* begin Page excerpt *
By Ted Dohmen, Jon Jincai Zhang and Jean-Pierre “J.P.” Blangy

HOUSTON–Determining the appropriate spacing of hydraulic fracturing stages is an important step in optimizing the performance of horizontal wells with multistage completions in unconventional resource plays.

While the general trend across the industry has been toward higher stage counts and tighter stage spacing, experience shows production performance does not scale up in simple increments when fracture stages are added in closely spaced completions. In fact, instead of adding hydrocarbon production on a per-stage basis, tighter spacing can add incrementally less hydrocarbon production per stage.

To determine the most effective stage spacing, Hess Corporation is deploying downhole geophones in Bakken and Utica shale wells to monitor microseismic events associated with multistage hydraulic fracturing at different stage intervals. The objective is to integrate microseismic and other measurements to optimize the cost-to-benefit ratio of stage spacing without having to drill a large number of wells to assess the impact of frac design changes and geological variables.

Small, 3-D structural models are constructed around each well to create depth histograms of microseismic events measured in relation to a common stratigraphic boundary to assess how hydraulic fractures interact. Stage-to-stage analysis of the histograms shows a systematic interference phenomenon called ‘‘stress shadowing,’’ which causes closely spaced stages to interfere with one another, and to bounce cyclically in and out of zone during multistage fracturing.

Given these observations, Hess has developed a conceptual stress shadowing model for both single and multiple frac stages. Two-dimensional fast Fourier transform (FFT), coefficient correlation, and quantile analyses applied to the histograms identify in-situ stress changes induced by the formation of closely spaced fractures and how those changes influence the propagation of subsequent fractures.
* end Page excerpt *
**Work instructions:**
1 – According to the article on fracture stage spacing, in which shale wells is Hess Corporation deploying downhole geophones?
2 – Pick up the article on fracture stage spacing after its final sentence and keep it going.
* begin Record set *
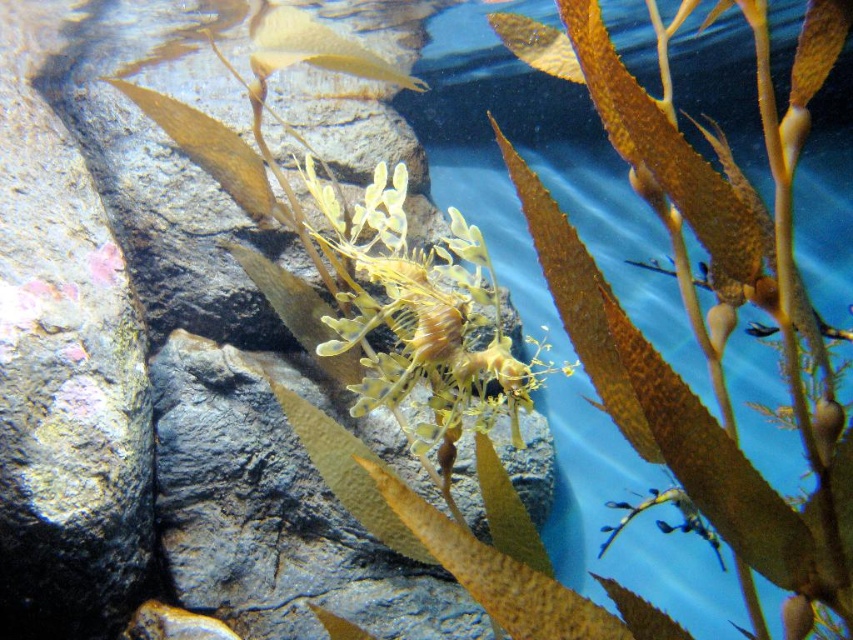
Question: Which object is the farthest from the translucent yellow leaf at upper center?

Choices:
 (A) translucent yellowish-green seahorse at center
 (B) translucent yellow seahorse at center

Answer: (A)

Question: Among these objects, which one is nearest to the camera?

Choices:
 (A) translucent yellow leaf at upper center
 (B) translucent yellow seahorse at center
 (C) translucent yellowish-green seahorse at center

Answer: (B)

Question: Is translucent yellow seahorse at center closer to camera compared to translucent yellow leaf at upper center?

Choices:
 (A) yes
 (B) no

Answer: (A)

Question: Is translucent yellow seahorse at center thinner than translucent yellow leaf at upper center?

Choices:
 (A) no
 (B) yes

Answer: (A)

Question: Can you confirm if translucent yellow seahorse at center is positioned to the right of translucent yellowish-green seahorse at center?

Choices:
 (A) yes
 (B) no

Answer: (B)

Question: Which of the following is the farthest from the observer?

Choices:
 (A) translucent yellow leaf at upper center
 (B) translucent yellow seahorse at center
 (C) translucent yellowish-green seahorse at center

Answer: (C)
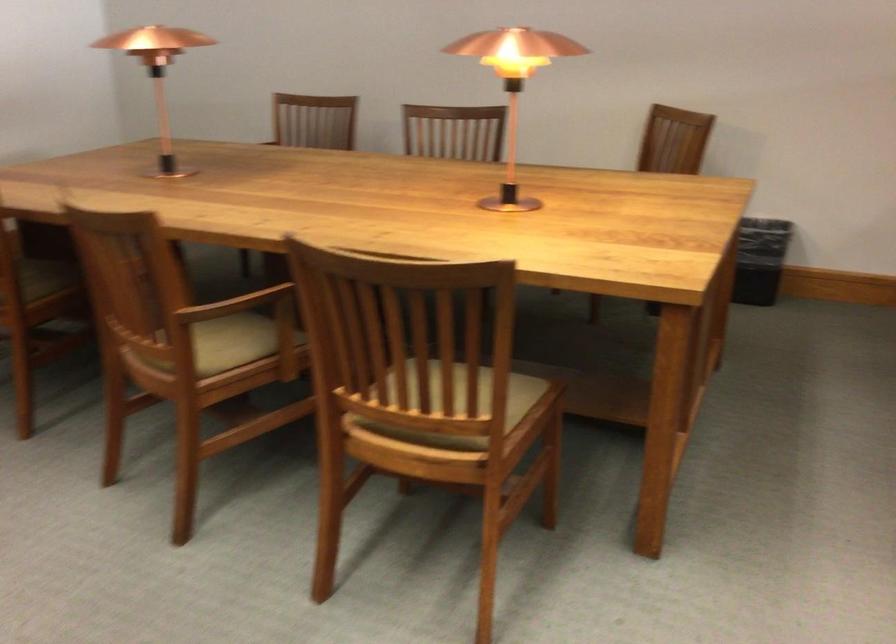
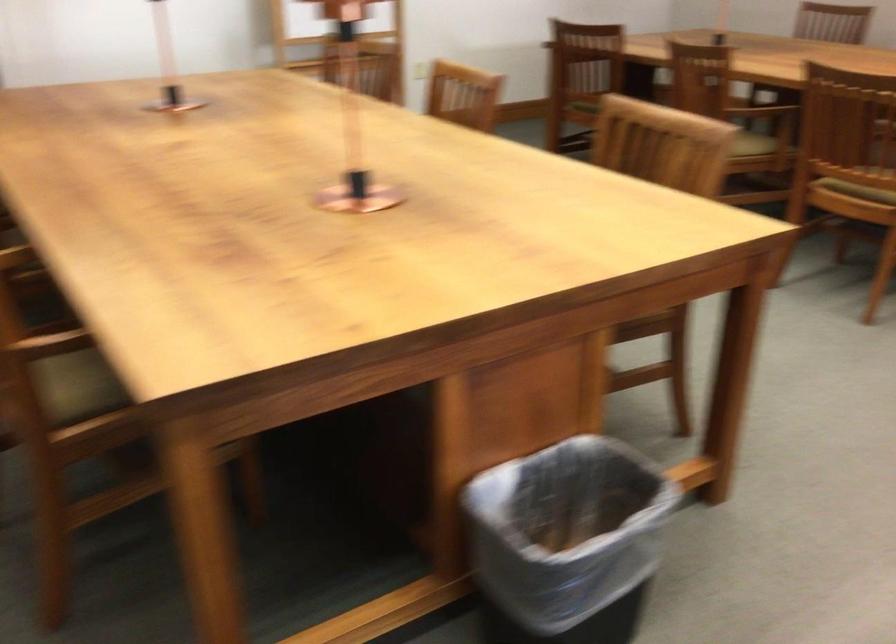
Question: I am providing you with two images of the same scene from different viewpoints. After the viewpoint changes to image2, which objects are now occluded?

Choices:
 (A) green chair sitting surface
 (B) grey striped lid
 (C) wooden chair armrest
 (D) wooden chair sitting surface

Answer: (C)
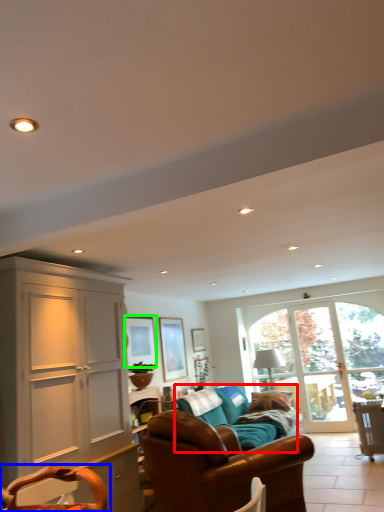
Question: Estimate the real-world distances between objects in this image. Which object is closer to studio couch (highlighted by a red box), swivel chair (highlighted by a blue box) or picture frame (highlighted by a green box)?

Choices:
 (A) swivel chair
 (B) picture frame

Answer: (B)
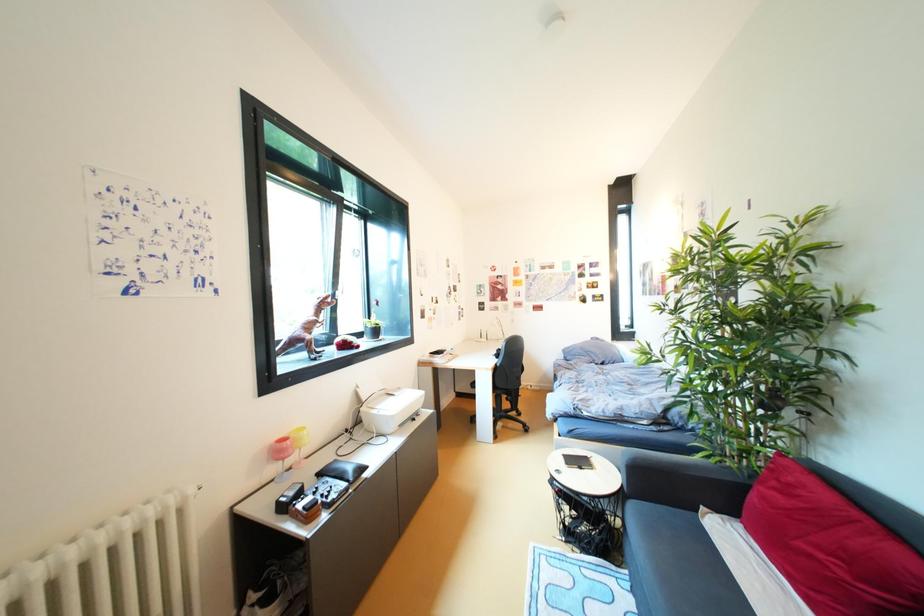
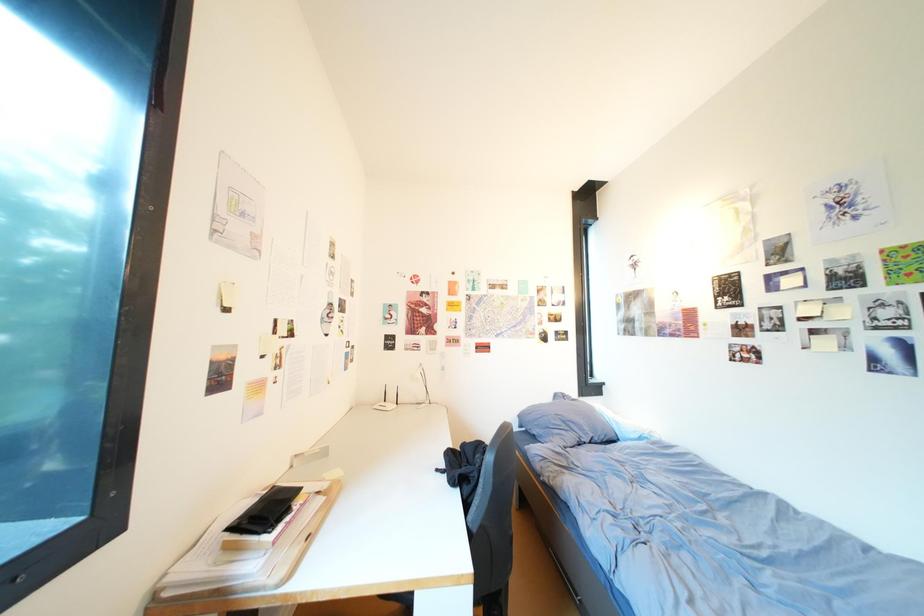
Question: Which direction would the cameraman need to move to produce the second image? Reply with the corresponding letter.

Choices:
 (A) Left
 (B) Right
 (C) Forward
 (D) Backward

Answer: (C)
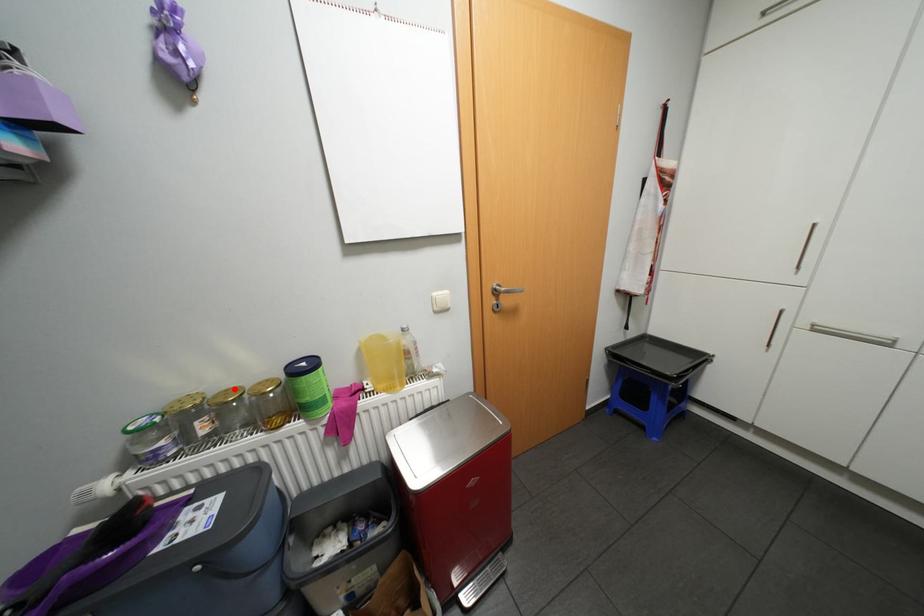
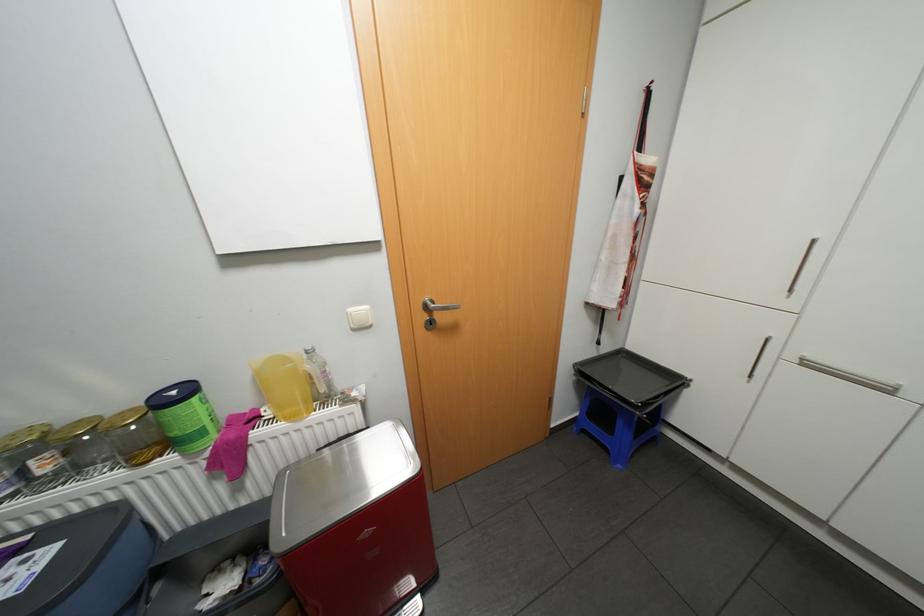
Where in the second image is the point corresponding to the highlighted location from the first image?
* end Record set *
**Task responses:**
1 – In Bakken and Utica shale wells.

2 –
Impact Of Stress Shadowing

Microseismic data measured during multistage hydraulic fracturing of Hess wells indicate stress shadowing exhibits a 3-D behavior. To properly simulate the propagation of multiple fractures for a completion stage in a horizontal well, fracture models need to take into account the interaction between adjacent hydraulic fractures. We plan to apply 3-D stress shadowing theory to our future completion models to optimize stage spacing.


Schematic Representation of Stress Shadowing in Lateral With Closely Spaced Hydraulic Fractures (Utica Well A)

Our concept of stress shadowing’s impact on hydraulic fractures is represented schematically in Figure 1, based on microseismic analysis of a horizontal Utica Shale well. As closely spaced hydraulic fractures develop and interact during a frac stage, stress begins accumulating in the target zone. The stress shadow created increases the minimum horizontal stress in the zone, thereby gradually reducing the stress contrast with the natural barriers that contain the fractures.

As in-zone stress increases, additional fractures will grow preferentially upward and out of zone into the overburden interval (or downward in cases with low underburden stress contrast). As subsequent stages develop and stress accumulates in the area above (or below) the reservoir, fractures begin to reform in the target zone.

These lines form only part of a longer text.